> _AIM 1_
Print the article on marketing effectiveness from "Ed Pilkington, Diageo: Your" to "it be easy?".
> _AIM 2_
Answer these questions using the article on marketing effectiveness:
(a) How does the article define being effective?
(b) What core activities does the article say are delivered on most big brands?
(c) Which brand is named as an example of applying a close eye on ROI?
> _AIM 3_
Summarize the article on marketing effectiveness in two sentences.

Ed Pilkington, Diageo: Your marketing epitaph should be ‘highly effective’, not ‘creative genius’
Effectiveness may not be a word that stirs the blood. However, when you think that being effective means “being successful in producing a desired or intended result”, and we all work in the results business, then there is no escaping that effective marketing should lead to success. The question therefore is how to be effective.
In a world where data is talked about and exchanged all the time, surely any marketing department can measure anything that moves and understand whether it is effective or not. So, shouldn’t it be easy?
The explosion of big data and the potential for a more granular understanding of the effectiveness of activities is great, but if you are not careful, you can get lost in the data. We need to be selective. As many articles before have said, “you get what you measure”, so our first job is to define what we measure, setting out the success criteria for any initiative. Ultimately all roads lead to profit and loss (P&L), growing sales and profit while managing cost. Our role is to help to deliver a healthy P&L by thinking of the consumer and the behavioural shifts we want that will lead to brand growth. For many of us, driving penetration is the accepted route to brand growth, therefore we need to be very clear on the numbers of consumers we need to recruit or re-recruit to our brands and set that as our target. That’s the start point.
Job number two is to agree the way to achieve the penetration growth and measure it. This is where we need our return on investment (ROI) lens. We need to focus on activities and deconstruct them to evaluate their effectiveness. On most of our big brands, we deliver a few core activities; namely content, consumer experience, innovation and how they are presented in retail outlets. Each of these activities will have measures in place that should ladder back to the penetration goal. By deconstructing each of these elements of the mix, we can determine which are punching above their weight, which need improving and which should be removed. On a brand like Guinness, a ruthless eye on ROI enables us to keep improving our content (creative can be hugely effective), making experiences at the rugby events we sponsor better and understanding the impact of our presence in outlets. This is helping is to grow the brand again.

> _EXTRACTED ENTRIES_
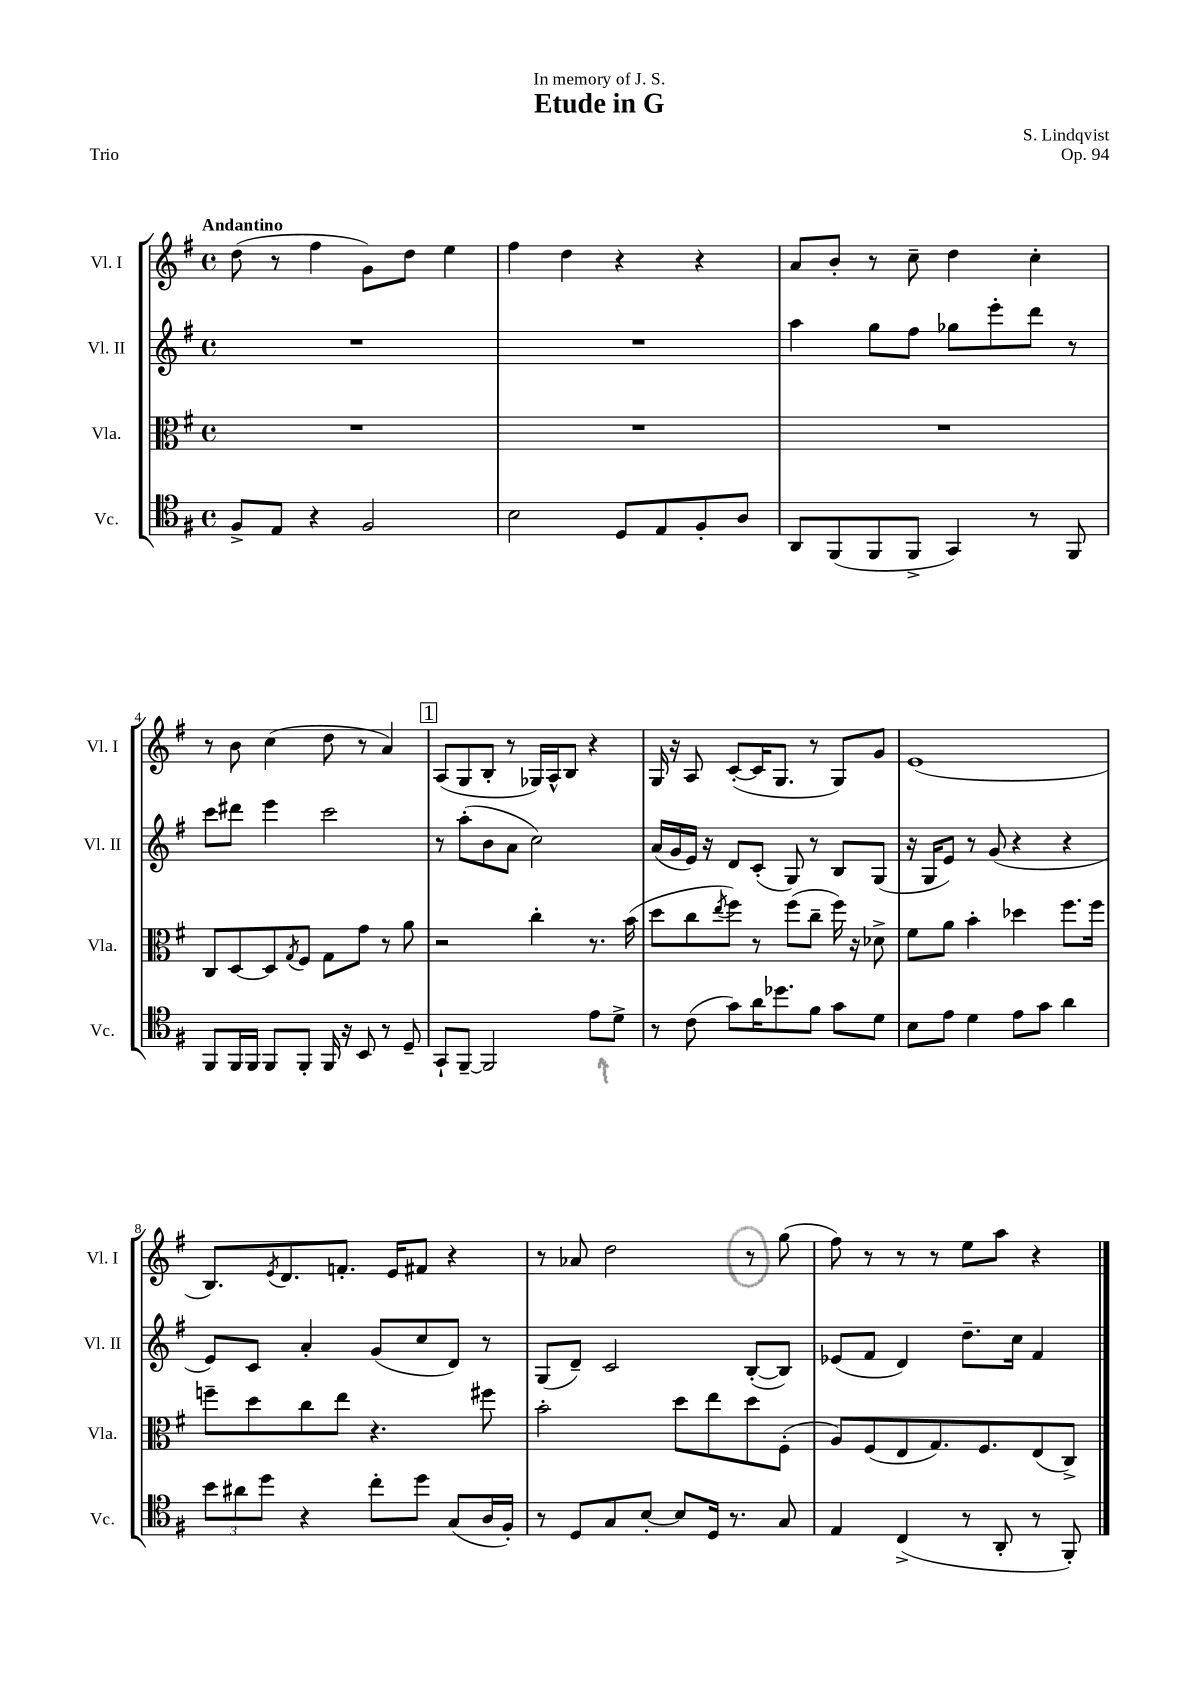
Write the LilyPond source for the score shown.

\header { title = "Etude in G" composer = "S. Lindqvist" dedication = "In memory of J. S." opus = "Op. 94" piece = "Trio" }
<<
\new StaffGroup <<
\new Staff = "s0" \with { instrumentName = "Vl. I" shortInstrumentName = "Vl. I" } {
    \clef treble \key g \major \defaultTimeSignature \time 4/4 \tempo "Andantino"
    d''8( r8 fis''4 g'8) d''8 e''4 |
    fis''4 d''4 r4 r4 |
    a'8 b'8-. r8 c''8-- d''4 c''4-. |
    r8 b'8 c''4( d''8 r8 a'4) |
    \mark \markup { \box "1" } a8( g8 b8-. r8 ges16) a16-^ b8 r4 |
    g16 r16 a8 c'8~-.( c'16 g8. r8 g8) g'8 |
    e'1( |
    b8.) \acciaccatura { e'8 } d'8. f'8.-. e'16 fis'8 r4 |
    r8 aes'8 d''2 r8 g''8( |
    fis''8) r8 r8 r8 e''8 a''8 r4 \bar "|." |
}
\new Staff = "s1" \with { instrumentName = "Vl. II" shortInstrumentName = "Vl. II" } {
    \clef treble \key g \major \defaultTimeSignature \time 4/4
    R1 |
    R1 |
    a''4 g''8 fis''8 ges''8 e'''8-. d'''8 r8 |
    c'''8 dis'''8 e'''4 c'''2 |
    \mark \markup { \box "1" } r8 a''8-.( b'8 a'8 c''2) |
    a'16( g'16 e'16) r16 d'8 c'8-.( g8) r8 b8 g8( |
    r16 g16 e'8) r8 g'8( r4 r4 |
    e'8) c'8 a'4-. g'8( c''8 d'8) r8 |
    g8( d'8--) c'2 b8~-.( b8) |
    ees'8( fis'8 d'4) d''8.-- c''16 fis'4 \bar "|." |
}
\new Staff = "s2" \with { instrumentName = "Vla." shortInstrumentName = "Vla." } {
    \clef alto \key g \major \defaultTimeSignature \time 4/4
    R1 |
    R1 |
    R1 |
    c8 d8~ d8 \acciaccatura { g8 } fis8 g8 g'8 r8 a'8 |
    \mark \markup { \box "1" } r2 c''4-. r8. b'16( |
    d''8 c''8 \acciaccatura { e''8 } fis''8) r8 fis''8( c''8-- fis''16) r16 des'8-> |
    fis'8 a'8 b'4-. des''4 fis''8. fis''16 |
    f''8-- d''8 c''8 e''8 r4. fis''8 |
    b'2-. d''8 e''8 d''8 fis8-.( |
    a8) fis8( e8 g8.) fis8. e8( c8->) \bar "|." |
}
\new Staff = "s3" \with { instrumentName = "Vc." shortInstrumentName = "Vc." } {
    \clef tenor \key g \major \defaultTimeSignature \time 4/4
    fis8-> e8 r4 fis2 |
    b2 d8 e8 fis8-. a8 |
    a,8 fis,8( fis,8 fis,8-> g,4) r8 fis,8 |
    fis,8 fis,16 fis,16 fis,8 fis,8-. fis,16 r16 b,8 r8 d8-- |
    \mark \markup { \box "1" } g,8-! fis,8~-- fis,2 e'8 d'8-> |
    r8 c'8( g'8) a'16 des''8. fis'8 g'8 d'8 |
    b8 e'8 d'4 e'8 g'8 a'4 |
    \tuplet 3/2 { b'8 ais'8 d''8 } r4 c''8-. d''8 g8( a16 fis16-.) |
    r8 d8 g8 b8~-. b8 d16 r8. g8 |
    e4 c4->( r8 a,8-. r8 fis,8-.) \bar "|." |
}
>>
>>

> _WRITTEN REPLY 1_
Ed Pilkington, Diageo: Your marketing epitaph should be ‘highly effective’, not ‘creative genius’
Effectiveness may not be a word that stirs the blood. However, when you think that being effective means “being successful in producing a desired or intended result”, and we all work in the results business, then there is no escaping that effective marketing should lead to success. The question therefore is how to be effective.
In a world where data is talked about and exchanged all the time, surely any marketing department can measure anything that moves and understand whether it is effective or not. So, shouldn’t it be easy?

> _WRITTEN REPLY 2_
(a) Being effective means "being successful in producing a desired or intended result."
(b) Content, consumer experience, innovation, and how they are presented in retail outlets.
(c) Guinness.

> _WRITTEN REPLY 3_
Because big data makes it easy to get lost, marketers must first define what they measure, setting a target for the number of consumers to recruit or re-recruit, since driving penetration is the accepted route to brand growth. They then use a return-on-investment lens to break down core activities such as content, consumer experience, innovation and retail presence, deciding which to keep, improve or remove, as is being done on Guinness.